I guess you are referring to CRITICAL_SECTION? SRWLock, which has the size of a pointer, has been introduced in Windows Vista. Since Windows 8 you can use WaitOnAddress to build even smaller locks.


Yes, CRITICAL_SECTION is far too large. Mara asked some years ago whether SRWLock could guarantee what Rust actually needs for this purpose (the documentation at that time refused to clarify whether we can move it for example) and that's why her change was to SRWLock from CRITICAL_SECTION.

And yes, the newer change uses WaitOnAddress to provide the same API as the futex from the various Unix platforms.
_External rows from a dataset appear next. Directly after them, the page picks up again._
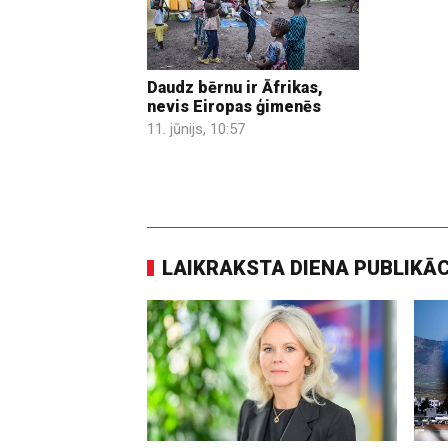
Daudz bērnu ir Āfrikas,
nevis Eiropas ģimenēs
11. jūnijs, 10:57
LAIKRAKSTA DIENA PUBLIKĀ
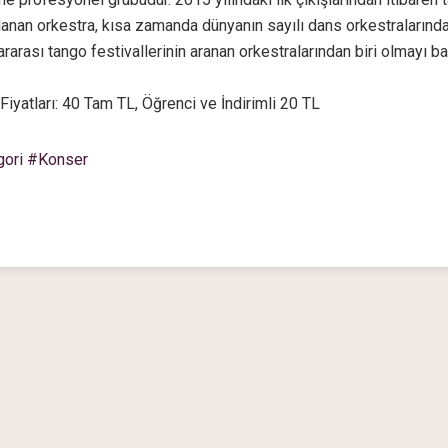
lanan orkestra, kısa zamanda dünyanın sayılı dans orkestralarında
ararası tango festivallerinin aranan orkestralarından biri olmayı ba
 Fiyatları: 40 Tam TL, Öğrenci ve İndirimli 20 TL
gori #Konser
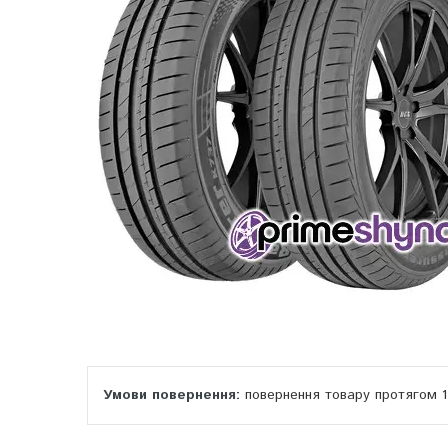
повернення товару протягом 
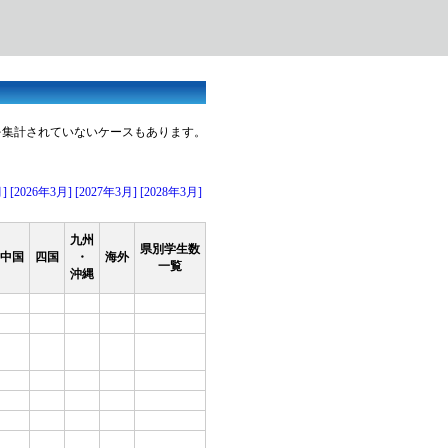
を集計されていないケースもあります。
月]
[2026年3月]
[2027年3月]
[2028年3月]
九州
県別学生数
中国
四国
・
海外
一覧
沖縄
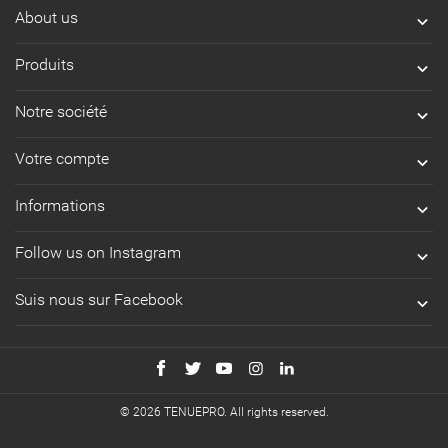
About us

Produits

Notre société

Votre compte

Informations

Follow us on Instagram

Suis nous sur Facebook

© 2026 TENUEPRO. All rights reserved.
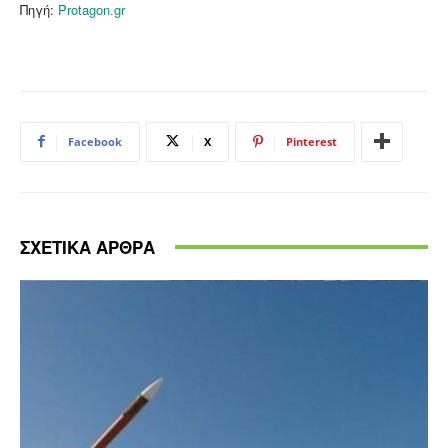
Πηγή:
Protagon.gr
Facebook
X
Pinterest
ΣΧΕΤΙΚΑ ΑΡΘΡΑ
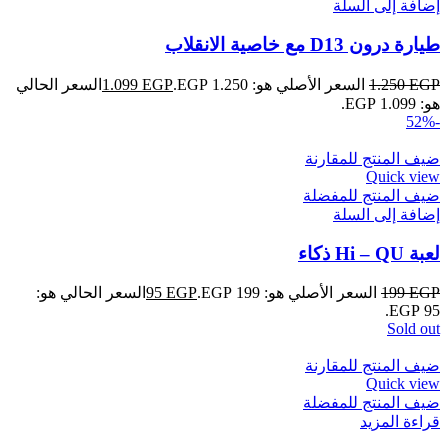
إضافة إلى السلة
طيارة درون D13 مع خاصية الانقلاب
EGP
1.250
السعر الأصلي هو: 1.250 EGP.
EGP
1.099
السعر الحالي
هو: 1.099 EGP.
-52%
ضيف المنتج للمقارنة
Quick view
ضيف المنتج للمفضلة
إضافة إلى السلة
لعبة Hi – QU ذكاء
EGP
199
السعر الأصلي هو: 199 EGP.
EGP
95
السعر الحالي هو:
95 EGP.
Sold out
ضيف المنتج للمقارنة
Quick view
ضيف المنتج للمفضلة
قراءة المزيد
Raymond Chen's description of the differences is perhaps rather exaggerated, which isn't to say there's no difference, but it's well within what's practical for an adaptor layer.

Also although the SRWLock itself is the same size as a pointer (thus, 64 bits on a modern computer, compared to a 32-bit Futex) there's a reason it's the same size as a pointer - it actually is basically a pointer, and so in some cases it's pointing at a data structure which we should reasonably say is also part of the overhead.

The pointer is to a large aligned object, which means the bottom bits would be zero and so SRWLock uses those for flag bits. It's a nice trick but we should remember that it isn't really comparable to a Futex though it's certainly cheaper than CRITICAL_SECTION.